1. It shouldn't be the prisons' responsibility.

2. The prisons are doing a better job than the mental institutions that were shut down.

Your first point is correct, but your second lacks clarity of insight.

If one were to read the history behind why the Reagan administration dismantled the mental health system, one would know that, in fact, what Reagan allowed to happen was a state sponsored ignorance of block grants that were initially allotted for the purpose of establishing local administration of mental health care. Reagan's mouthpieces said this was a wiser (letting states handle the money) way than Federal action to implement the plan Kennedy had initiated after witnessing his sister's incapacitation from her own 'treatment'.
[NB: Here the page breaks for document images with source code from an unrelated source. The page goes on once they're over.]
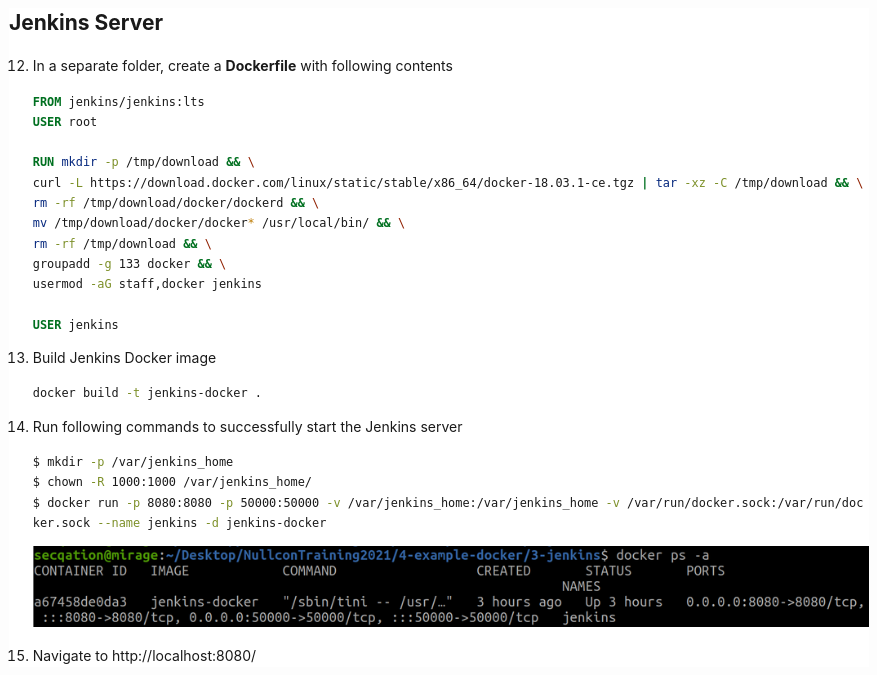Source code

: ## Jenkins Server

12. In a separate folder, create a **Dockerfile** with following contents

    ```Dockerfile
    FROM jenkins/jenkins:lts
    USER root

    RUN mkdir -p /tmp/download && \
    curl -L https://download.docker.com/linux/static/stable/x86_64/docker-18.03.1-ce.tgz | tar -xz -C /tmp/download && \
    rm -rf /tmp/download/docker/dockerd && \
    mv /tmp/download/docker/docker* /usr/local/bin/ && \
    rm -rf /tmp/download && \
    groupadd -g 133 docker && \
    usermod -aG staff,docker jenkins

    USER jenkins
    ```

13. Build Jenkins Docker image

    ```bash
    docker build -t jenkins-docker .
    ```

14. Run following commands to successfully start the Jenkins server

    ```bash
    $ mkdir -p /var/jenkins_home
    $ chown -R 1000:1000 /var/jenkins_home/
    $ docker run -p 8080:8080 -p 50000:50000 -v /var/jenkins_home:/var/jenkins_home -v /var/run/docker.sock:/var/run/docker.sock --name jenkins -d jenkins-docker
    ```

    ![Jenkins server started](images/jenkins_server.png)

15. Navigate to http://localhost:8080/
The Reagan bunch then turned their heads and coughed while states deliberately ignored the intent of the money and spent it elsewhere, and did not, in fact, build mental institutions for short term treatment and release (with periodic checkups) that Kennedy's plan had described in exquisite detail.

To malign the intent and say that prisons are somehow better than the mental health treatment that was being administered is to suggest there was no alternative, which is implicit in your defense, though certainly not directly expressed. I seriously doubt you have spent any time in a correctional facility or mental hospital because you would then know that prisons are quite literally the worst place for a mentally ill person to be. Better they be homeless an under the care of the shelters and soup kitchens than locked in a concrete cell with hundreds, if not thousands, of undernourished, maltreated, and relatively unsupervised bangers.

There is the slimmest veneer of an attempt to rehabilitate addicts and/or treat mental illness within these facilities, but God knows there have been PLENTY of attempts for several decades to realign the institutions such that they are congruent with our understanding of what constitutes psychological healing.

It truly WAS Reagan's administration that put the decision to opt-out of locally 'sourced' mental health treatment in ultra conservative governor's and their respective cabinet advisors' hands.

Let us not obfuscate what the worst ever was with what may have been were cooler heads to have prevailed.

And what you should do is have first hand experience dealing with a poor or non-white or politically active person locked up in a hospital an declared insane for backtalking to a police officer or government official.